Back to David's theory of evolution: God's error corrections (Evolution)

by dhw, Thursday, September 17, 2020, 10:30 (1279 days ago) @ David Turell

DAVID: The same old dour view. And you've expressed how amazed you are at God's works in the past.

dhw: The same old refusal to discuss the problem, to recognize the importance of the errors your God was apparently incapable of correcting, to consider any alternative to your interpretation, to regard any opposition to your own fixed belief as “bias”, and to pretend that someone who shares your wonderment at all the miracles of life is “dour” and “bleak” and “clouded” and “pessimistic” because he wants to discuss the subject which you raised (evolutionary and disease-causing errors) and which you made a complete hash of. Fortunately, I know you well enough to believe that you would never have told your young patients that their fatal disease was of “minimal” importance, and they should be grateful for the fact that you have lived to a ripe old age.

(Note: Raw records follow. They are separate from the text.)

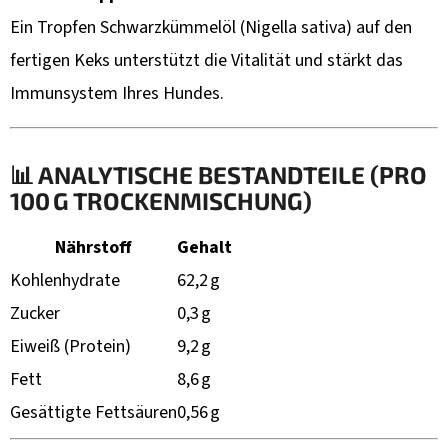
Ein Tropfen Schwarzkümmelöl (Nigella sativa) auf den
fertigen Keks unterstützt die Vitalität und stärkt das
Immunsystem Ihres Hundes.
📊
ANALYTISCHE BESTANDTEILE (PRO
100 G TROCKENMISCHUNG)
Nährstoff
Gehalt
Kohlenhydrate
62,2 g
Zucker
0,3 g
Eiweiß (Protein)
9,2 g
Fett
8,6 g
Gesättigte Fettsäuren
0,56 g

DAVID: I brought up the issue because it is very important to fit it into any concept of God and how He designed life. I knew from the beginning the errors are a most important subject. The point is God recognized the problem from the beginning and His editing mechanisms are remarkably accurate, if not perfect. Obviously all errors are bad as was my first approach in raising this issue. All you have done is concentrate on the 'bad' aspect of it. God invented life and that is all-powerful to me. Your not-powerful wishy-washy god wanted errors to help make more diversity!!

But we have diversity, and diversity comes from changes to existing mechanisms! That is why initially you tied yourself in knots by equating what you call “errors” with random mutations that changed the course of evolution. I propose that if God exists, the system he designed, and which you yourself have said gives molecules (I prefer to broaden this to “cells”) the freedom NOT to stick to his instructions, may in fact have been designed in such a way that the cells had the freedom either to stick to instructions (maintain the status quo) or to create new combinations (= the process of evolution)
.
Your second post:
The entire process reduces replication errors around a thousand-fold, serving as one of our body’s best defenses against genetic mutations that can lead to cancer.”

Wonderful, except that cancer remains rife.

"Each system must first recognize the error and then know what to do; otherwise, the consequences can be catastrophic. In each case, the machinery is well designed and finely tuned to solve the problem, and it does so rapidly and efficiently. That takes foresight, and foresight implies intelligent design. As Marcos Eberlin says in his book Foresight: How the Chemistry of Life Reveals Planning and Purpose, “This act of anticipation — foresight — is not a characteristic of blind material processes. It is an act of intelligence, of a mind.'”

DAVID: In view of this repair complexity, the idea that God might have wanted the errors to add to diversity is laughable. He seriously didn't want them to the point of designing repair systems as complex as the living systems.

I am not disputing that the complexity of the cell and the system offers a cogent argument for design. I am disputing your interpretation of what you call errors – and also the above interpretation of how the machinery works. The article states: “Proofreading and repair systems had to be operational from the beginning of life.” I do not believe for one second that the very first cells were subject to cancer, and so I would suggest that the system itself would have evolved continuously as new demands were made on it, i.e. it reacted autonomously to new requirements. The article asks an all-important question:

QUOTE: “the machines involved show exquisite craftsmanship and efficient action to keep other parts — machines outside their own structural needs — humming along.
"How can they do that? How do they know? Such things do not just appear by blind material processes
.”

One answer could be that (theistic version) God gave them the intelligence to respond to requirements. But NB that does not mean their intelligence is sufficient to counter the intelligence of other intelligent cells or organisms that pose a threat. The freedom to diverge from a single pattern allows what we would regard as the goodies and the baddies. And so you have a complete explanation not only for evolution but also for what you have called the “errors” that cause disease. Why do you find it laughable that the realities of evolution, including diseases, defences against disease, and the great bush of life itself, might all be precisely what your God wanted and might all stem from the freedom which you agree he gave to the cells he designed?